As much as I can appreciate Jaxon’s thoughtful commentary, when you get into discussions like this something that believers tend to forget is the most basic aspect of the Mormon narrative, which in my opinion, renders the rest of the conversation mute. And that is that the very bottom line key to everything is that Mormonism presents itself, not as “a church”, but as The church and kingdom of God, set apart from the philosophies of men (other religions) by the restoration of original and sacred truth and by true and living prophets called by God to lead his people and be his mouthpiece on earth. You know, ACTUAL prophets of God who’s job it is to relay modern revelation from God to man. These are not “so called” prophets that speak as men, that’s what all those other religions have, men and women and the opinions of men and women. What sets Mormonism apart is Mormon leaders are not just men, they are TRUE messengers of God that have God’s authority and mandate to speak for Him. Thus all the changes and rationalizations and “he was speaking as a man” excuses don’t hold up. The others have “men”. You not only don’t need it; you don’t want or have room for men speaking as men when you have men whose sacred calling from on high is reveal God’s word.
I mean if we’re supposed to look our bishop in the eye and tell the truth during tithing settlement as if we’re speaking to God himself because the bishop is God’s authorized representative, then how much more should we be able to expect God’s true prophets and apostles to accurately and truly represent God and not themselves?

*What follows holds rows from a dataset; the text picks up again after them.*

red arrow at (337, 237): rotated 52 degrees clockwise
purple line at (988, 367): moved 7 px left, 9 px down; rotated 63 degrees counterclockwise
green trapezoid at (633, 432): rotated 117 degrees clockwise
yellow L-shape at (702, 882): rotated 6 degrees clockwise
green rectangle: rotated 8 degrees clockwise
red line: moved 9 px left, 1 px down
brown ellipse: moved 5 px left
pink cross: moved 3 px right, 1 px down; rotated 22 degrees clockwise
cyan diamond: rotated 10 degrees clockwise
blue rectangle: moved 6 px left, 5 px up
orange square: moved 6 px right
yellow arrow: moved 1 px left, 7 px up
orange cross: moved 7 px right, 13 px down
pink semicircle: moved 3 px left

Jackson seems to be the only adult in this conversation. He acknowledges others views, while having his own views and is willing to have a fair discussion. The rest of you seem to be set in your views and opinions and rarely acknowledge Jackson’s differing views.
Jaxon/Jackson’s speeches amount to verbal obfuscation, the long-winded version of “Restoration schmestoration. We are young in church building.” Calling J. a scholar is a stretch. I have *rarely* heard such compelling evidence that exhaustive mental gymnastics such as he provides actually reduces the “scholar’s” number of brain cells. What utter rot!